Abstract
Purpose :
Congenitally blind individuals are better at voice recognition than sighted individuals (Barton, 2003), but little is known about voice recognition in individuals who lose partial vision later in life. Here we examine whether late blind visually impaired (VI) individuals have enhanced voice recognition, and whether voice recognition can be enhanced by training.
Methods :
We measured face and voice recognition abilities in five VI individuals (1 male + 4 female, age 40.0 ± 8.8) and 5 age matched sighted controls using a 2AFC same-different paradigm. For voice recognition, we successively presented two unfamiliar voice clips (~2 s) extracted from the LibriSpeech voice database (Panayotov, 2014). Each interval contained a clip from the same or a different speaker (same gender). Both intervals were masked by babble.
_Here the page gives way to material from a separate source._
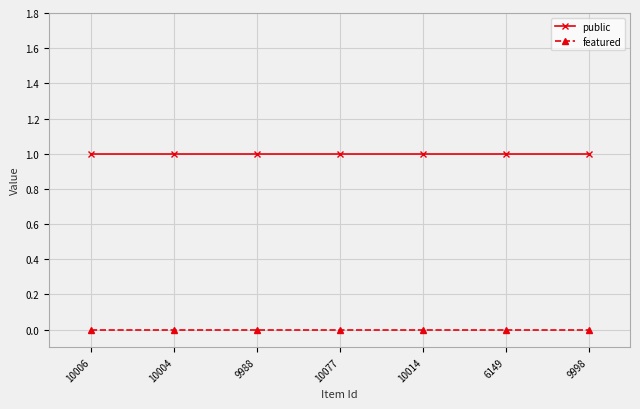

Rank the series by their maximum value, from highest to lowest.

public, featured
For visual face recognition, each 1 s interval contained the face image (Lundqvist, Flykt, & Öhman, 1998) of either the same or a different individual (same gender, different facial expressions and viewing angle). We then asked VI participants to carry out voice recognition training (50 trials/day) for 3 weeks. After training, we repeated the voice recognition test with novel voices.
Results :
As expected, VI participants visual face recognition was far worse in VI individuals (d-prime = 1.10 ± 1.37) than for sighted controls (4.05±0.51). Pre-training voice recognition was slightly better in VI participants (1.11 ± 0.23) than for controls (0.57 ± 0.31). Within VI participants we did see a small effect of training - d-primes increased from 0.57 (± 0.31) to 0.89 (± 0.42).
Conclusions :
These results suggest that training may help to improve voice recognition abilities. In future work we hope to examine whether improving voice recognition mitigates the higher levels of loneliness that are associated with visual impairment.
This is a 2020 ARVO Annual Meeting abstract.